日本経済を考える経営トップが、皆無とは言わないまでも、かなり少なくなってきています。それが、日本経済がデフレから抜け出せないでいる要因のひとつになっている気がします。
■マスメディアの問題
日本経済全体を考える風潮を衰退させている原因は、マスメディアにもあると思います。私は「デフレから脱却させないで、経済成長できない政策をとっているのは政治の責任であり、経営者の責任だ」という記事を書いています。しかし、同じような記事を書く記者は少ないのが現実です。
記者自身の勉強不足もありますが、経済学者たちの多くが財務省御用達となり、財政均衡重視になっています。
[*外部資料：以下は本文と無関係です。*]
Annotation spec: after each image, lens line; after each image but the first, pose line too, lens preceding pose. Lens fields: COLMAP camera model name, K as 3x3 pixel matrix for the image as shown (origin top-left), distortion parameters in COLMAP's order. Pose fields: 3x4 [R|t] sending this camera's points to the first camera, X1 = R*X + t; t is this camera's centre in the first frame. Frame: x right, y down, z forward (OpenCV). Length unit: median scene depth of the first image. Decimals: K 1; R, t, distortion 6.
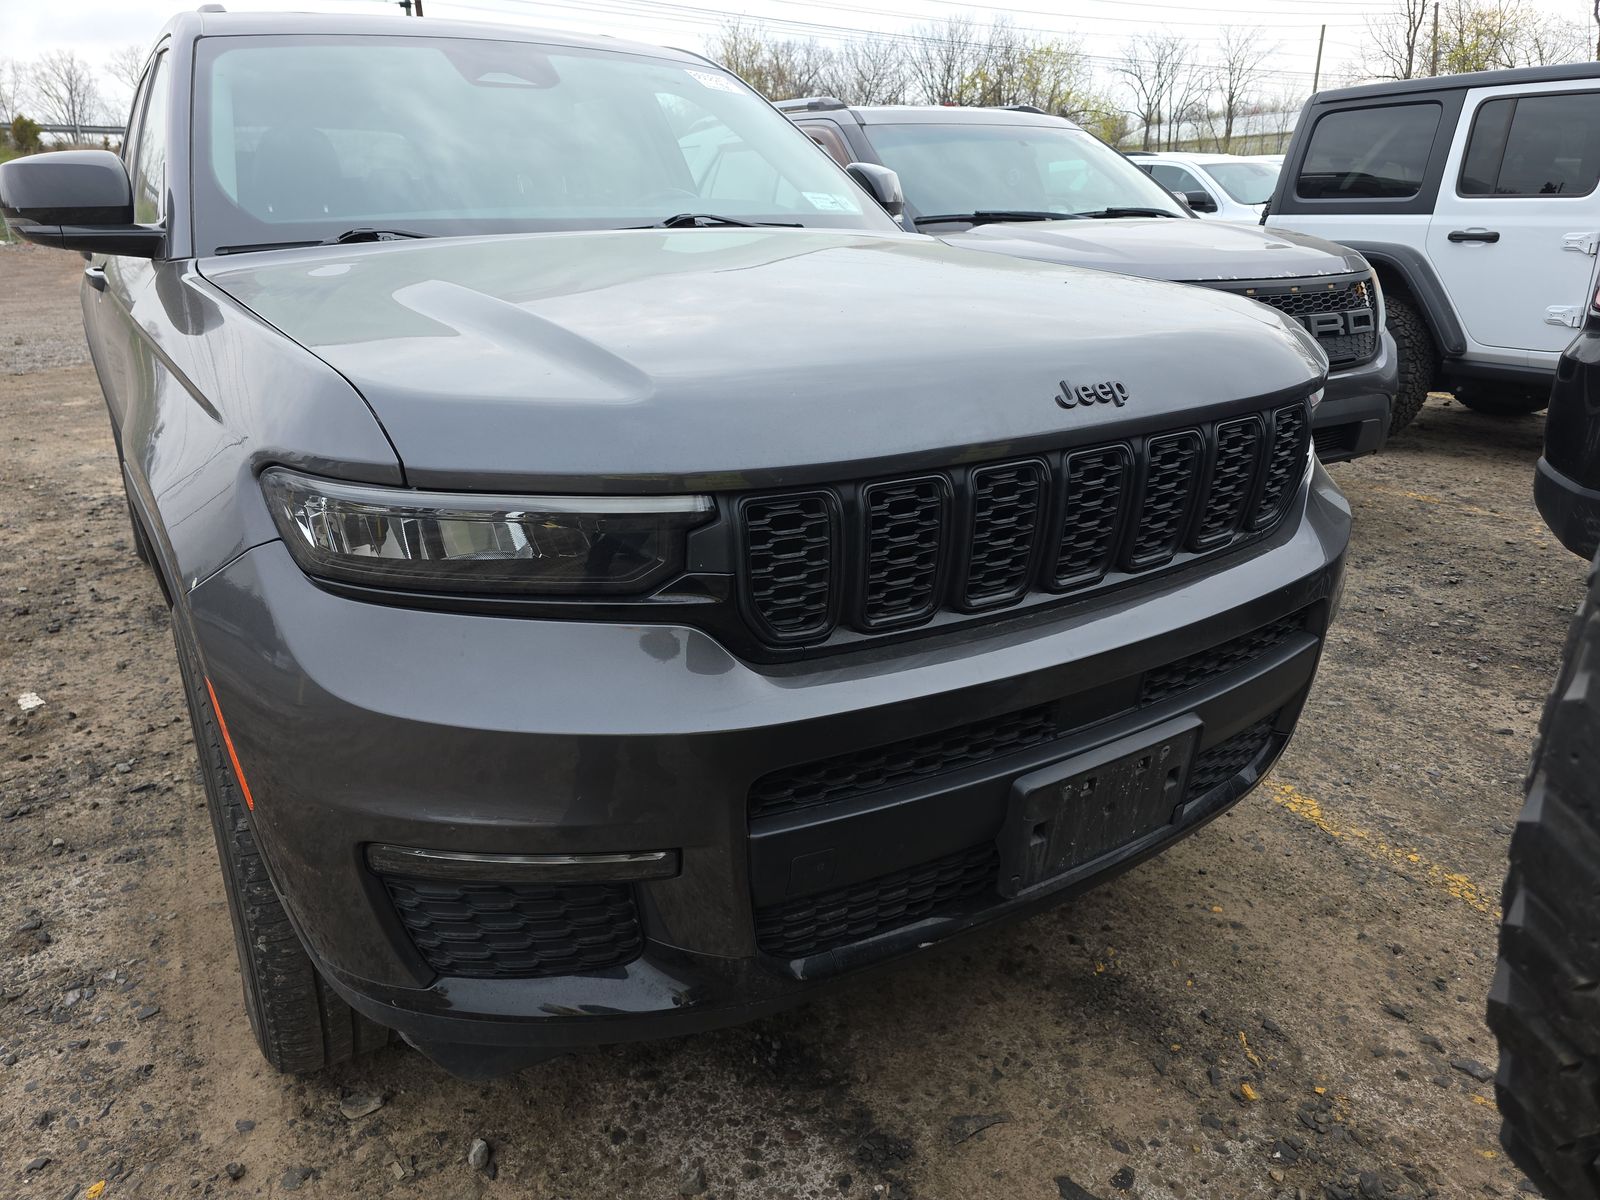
lens RADIAL K [[1077.1, 0, 810.2], [0, 1077.1, 600.9], [0, 0, 1]] dist [0.044589, -0.040425]
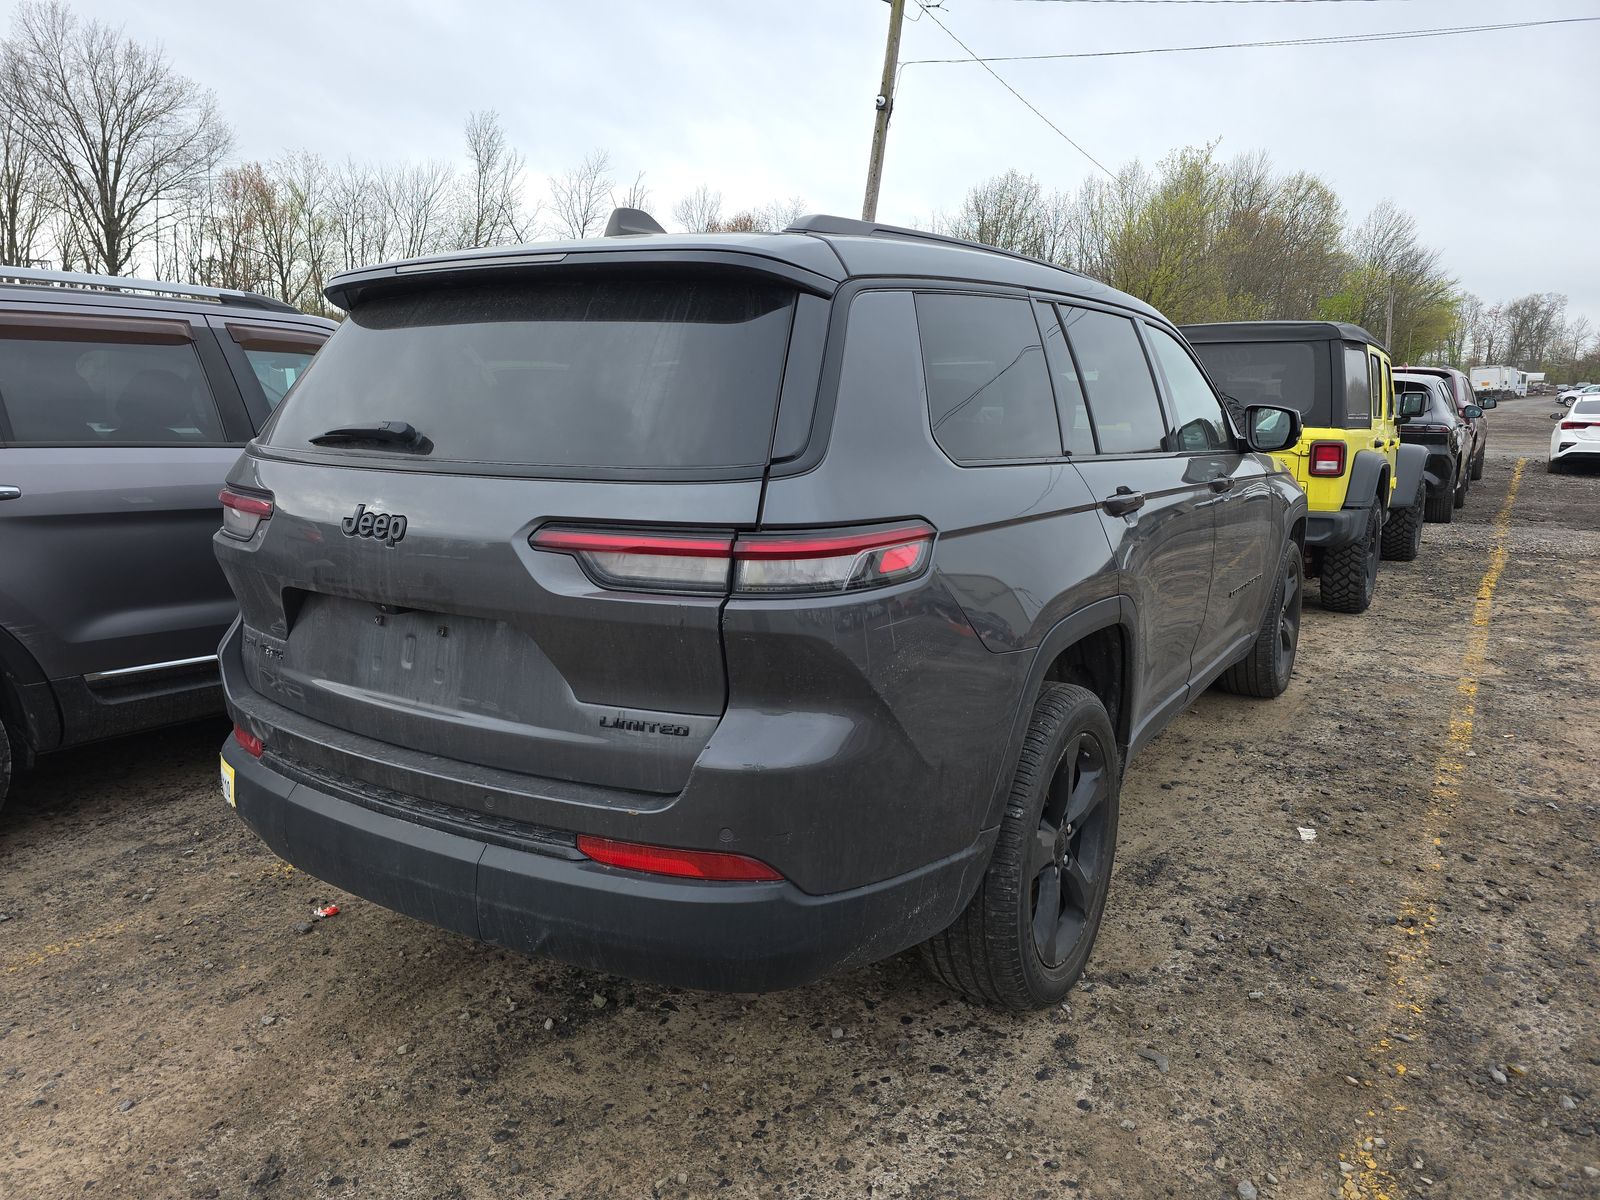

学者頼みの記者たちも影響されます。そうなると、政治や経営者に批判的な記事を書くことができない。
財政支出拡大を肯定する記事は社内で握りつぶされてしまいます。財務省のブリーフィング内容を肯定し、わかりやすく書ける記者が高く評されるのです。
どの新聞社とは言いませんが、編集局の中にまで旧大蔵省の幹部官僚がズカズカはいり込んできて、編集局幹部と和気あいあいという場面はよく見られました。直接、社長に会ったりもしています。何しろ財務省は国有地を管轄し、予算の配分から徴税権ももつ強大な権力機構です。前述した中国共産党を彷彿させます。
昔の名だたるジャーナリストは、たとえば『東洋経済新報』で一貫して日本の植民地政策を批判した石橋湛山のように、堂々と政府批判を展開していました。
そういう気骨のあるジャーナリストがいなくなったことで、表面上の物価上昇は騒ぐけれども、根本的なデフレ脱却については触れないマスメディアになってしまっています。これでは世論も盛り上がらず、日本経済を成長させる議論にもなっていかない、そう思います。